Background: Recently kisspeptins are considered as a key gatekeepers of the regulation of the gonadotropic axis.

Objective and hypotheses: To investigate the impact of experimentally induced hypogonadism on kisspeptins signaling in androgen-dependent tissues and blood.

Method: Wistar male rats (29 in total) were used. Rats were divided into four groups. Group 1 (control, prepubertal rats aged 2 months, n=7). Group 2 (control, pubertal rats aged 4 months, n=6). Group 3 (unilaterally gonadectomized (ULG) in neonatal period). Group 4 (ULG treated with testosterone (T) propionate 5 mg/kg per day for 10 days). In all groups the density of GPR54 in testes, muscle as well as serum kisspeptin and T levels were examined. The data was expressed as median values (Me) that were compared by Wilkokson criterion.

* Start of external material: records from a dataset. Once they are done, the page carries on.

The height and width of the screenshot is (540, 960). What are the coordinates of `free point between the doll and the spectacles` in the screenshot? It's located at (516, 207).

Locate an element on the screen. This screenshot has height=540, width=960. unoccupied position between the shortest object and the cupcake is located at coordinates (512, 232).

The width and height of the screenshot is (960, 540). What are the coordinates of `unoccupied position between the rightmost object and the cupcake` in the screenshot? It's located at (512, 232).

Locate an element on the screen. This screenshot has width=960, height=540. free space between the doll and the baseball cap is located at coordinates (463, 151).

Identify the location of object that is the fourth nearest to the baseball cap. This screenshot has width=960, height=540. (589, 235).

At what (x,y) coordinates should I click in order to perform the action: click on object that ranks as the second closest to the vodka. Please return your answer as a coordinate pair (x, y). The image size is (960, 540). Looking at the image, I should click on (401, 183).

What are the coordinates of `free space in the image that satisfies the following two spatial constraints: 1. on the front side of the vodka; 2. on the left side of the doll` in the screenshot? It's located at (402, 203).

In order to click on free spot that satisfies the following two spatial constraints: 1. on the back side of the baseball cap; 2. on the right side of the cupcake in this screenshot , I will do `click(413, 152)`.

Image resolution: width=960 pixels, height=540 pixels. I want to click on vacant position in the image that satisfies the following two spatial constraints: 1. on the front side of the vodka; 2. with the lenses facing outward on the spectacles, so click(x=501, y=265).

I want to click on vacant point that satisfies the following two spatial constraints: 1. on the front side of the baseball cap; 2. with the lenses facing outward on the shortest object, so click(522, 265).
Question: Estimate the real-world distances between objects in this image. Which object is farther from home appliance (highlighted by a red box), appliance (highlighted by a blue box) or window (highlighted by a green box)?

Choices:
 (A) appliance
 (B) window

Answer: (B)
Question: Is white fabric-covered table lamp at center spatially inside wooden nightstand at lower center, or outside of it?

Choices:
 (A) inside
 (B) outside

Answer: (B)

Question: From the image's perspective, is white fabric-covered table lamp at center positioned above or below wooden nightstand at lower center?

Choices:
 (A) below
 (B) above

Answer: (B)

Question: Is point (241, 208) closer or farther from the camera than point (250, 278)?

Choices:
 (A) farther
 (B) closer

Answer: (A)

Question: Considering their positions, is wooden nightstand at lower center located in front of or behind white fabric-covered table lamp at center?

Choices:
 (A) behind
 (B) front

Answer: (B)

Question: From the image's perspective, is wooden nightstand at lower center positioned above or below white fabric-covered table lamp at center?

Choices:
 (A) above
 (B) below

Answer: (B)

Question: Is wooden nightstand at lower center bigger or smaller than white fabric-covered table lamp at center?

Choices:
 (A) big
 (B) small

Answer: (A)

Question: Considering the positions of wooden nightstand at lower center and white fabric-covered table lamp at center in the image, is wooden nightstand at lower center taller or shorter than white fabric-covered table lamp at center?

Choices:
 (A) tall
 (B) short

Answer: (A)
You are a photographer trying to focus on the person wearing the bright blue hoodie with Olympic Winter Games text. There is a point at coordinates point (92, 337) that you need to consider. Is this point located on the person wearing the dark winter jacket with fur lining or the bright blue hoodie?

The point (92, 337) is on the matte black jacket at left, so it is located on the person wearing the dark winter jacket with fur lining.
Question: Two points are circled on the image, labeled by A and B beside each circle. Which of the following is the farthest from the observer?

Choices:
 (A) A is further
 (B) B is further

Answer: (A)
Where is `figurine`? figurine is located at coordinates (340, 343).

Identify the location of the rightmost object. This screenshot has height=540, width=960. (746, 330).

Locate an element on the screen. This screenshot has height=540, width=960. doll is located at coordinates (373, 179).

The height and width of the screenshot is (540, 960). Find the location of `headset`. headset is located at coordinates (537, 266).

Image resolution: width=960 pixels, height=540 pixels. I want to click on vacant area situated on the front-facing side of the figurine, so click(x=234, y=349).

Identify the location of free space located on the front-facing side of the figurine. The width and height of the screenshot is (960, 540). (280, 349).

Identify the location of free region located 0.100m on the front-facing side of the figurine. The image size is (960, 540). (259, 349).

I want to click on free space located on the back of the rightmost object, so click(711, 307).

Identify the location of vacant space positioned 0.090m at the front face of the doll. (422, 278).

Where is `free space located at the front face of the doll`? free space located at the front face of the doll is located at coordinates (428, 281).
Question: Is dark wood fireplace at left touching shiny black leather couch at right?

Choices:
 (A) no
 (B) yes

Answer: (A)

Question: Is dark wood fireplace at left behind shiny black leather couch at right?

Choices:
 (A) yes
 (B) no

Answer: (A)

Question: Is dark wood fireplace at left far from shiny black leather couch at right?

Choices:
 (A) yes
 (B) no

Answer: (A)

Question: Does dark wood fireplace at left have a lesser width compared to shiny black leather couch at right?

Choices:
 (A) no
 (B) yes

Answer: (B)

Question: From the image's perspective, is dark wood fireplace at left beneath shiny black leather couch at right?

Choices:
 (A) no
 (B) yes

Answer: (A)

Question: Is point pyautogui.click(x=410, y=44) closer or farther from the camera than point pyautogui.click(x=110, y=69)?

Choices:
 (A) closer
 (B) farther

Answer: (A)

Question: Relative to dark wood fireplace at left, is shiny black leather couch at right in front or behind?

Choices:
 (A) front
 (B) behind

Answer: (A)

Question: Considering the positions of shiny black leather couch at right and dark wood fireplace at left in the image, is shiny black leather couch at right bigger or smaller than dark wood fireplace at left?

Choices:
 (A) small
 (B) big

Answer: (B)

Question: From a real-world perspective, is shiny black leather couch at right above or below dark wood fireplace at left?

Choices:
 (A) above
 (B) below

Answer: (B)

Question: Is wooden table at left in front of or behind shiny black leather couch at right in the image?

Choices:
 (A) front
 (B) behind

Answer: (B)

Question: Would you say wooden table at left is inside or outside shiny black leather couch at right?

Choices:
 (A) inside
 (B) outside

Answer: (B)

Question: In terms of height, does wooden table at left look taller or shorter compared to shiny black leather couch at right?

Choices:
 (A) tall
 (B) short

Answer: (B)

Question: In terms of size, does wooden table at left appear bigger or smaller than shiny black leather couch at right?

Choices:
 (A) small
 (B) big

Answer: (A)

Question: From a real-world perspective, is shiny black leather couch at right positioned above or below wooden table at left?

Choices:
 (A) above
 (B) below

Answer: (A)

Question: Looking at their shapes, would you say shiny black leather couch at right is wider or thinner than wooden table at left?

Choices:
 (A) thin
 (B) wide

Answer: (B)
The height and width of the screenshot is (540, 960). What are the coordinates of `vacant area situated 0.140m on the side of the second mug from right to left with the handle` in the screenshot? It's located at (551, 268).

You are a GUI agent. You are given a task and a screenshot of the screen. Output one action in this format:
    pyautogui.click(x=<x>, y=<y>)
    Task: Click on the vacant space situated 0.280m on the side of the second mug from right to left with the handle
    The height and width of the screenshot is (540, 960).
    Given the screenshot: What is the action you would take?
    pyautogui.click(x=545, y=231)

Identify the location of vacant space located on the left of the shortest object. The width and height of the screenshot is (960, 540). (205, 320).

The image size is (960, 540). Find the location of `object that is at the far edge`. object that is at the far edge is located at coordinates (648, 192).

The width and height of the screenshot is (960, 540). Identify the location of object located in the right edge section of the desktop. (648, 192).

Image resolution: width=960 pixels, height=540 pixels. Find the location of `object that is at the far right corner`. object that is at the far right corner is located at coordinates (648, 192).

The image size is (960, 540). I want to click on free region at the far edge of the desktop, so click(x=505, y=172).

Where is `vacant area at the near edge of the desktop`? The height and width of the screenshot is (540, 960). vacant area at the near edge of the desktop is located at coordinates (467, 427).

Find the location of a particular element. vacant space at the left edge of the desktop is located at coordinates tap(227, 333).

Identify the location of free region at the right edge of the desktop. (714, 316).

Results: Density of GPR54 in gonads in group 3 was lower than in group 2 (Me 0.88 ng/mg vs 1.13 ng/mg, P<0.05) and similar to group 1(Me 0.92 ng/mg). Unlike above, density of GPR54 in muscle in groups 1,2,3 there were not any differences (Me 0.1; 0.12; 0.13 ng/mg, P>0.05). Generally, density of GPR54 in group 2 in gonads was significantly higher than in the same group in muscle (Me 0.784 ng/mg vs 0.114 ng/mg, P<0.01). In the group 3 a significant decrease in serum levels of T (Me 15.39 ng/mg) in comparison with group 2 (Me 20.02 ng/mg, P<0.01) was detected. Serum levels of kisspeptins in both groups were the same (0.27 ng/mg and 0.26 ng/mg, P>0.05). Treatment with testosterone propionate of group 4 rats lead to increase of serum level of T (from 15.39 ng/mg to 26.26 ng/mg, P<0.01), but did not modify the density of GPR54 in gonads (Me 0.79 ng/mg).

Conclusions: Hypogonadism lead to decrease of kisspeptins signaling in peripheral androgen-dependent tissues. Serum level of kisspeptins is physiologically low and it probably can not be used as a marker of kisspeptin system activity. Testosterone treatment is not effective enough; new therapeutic methods are required.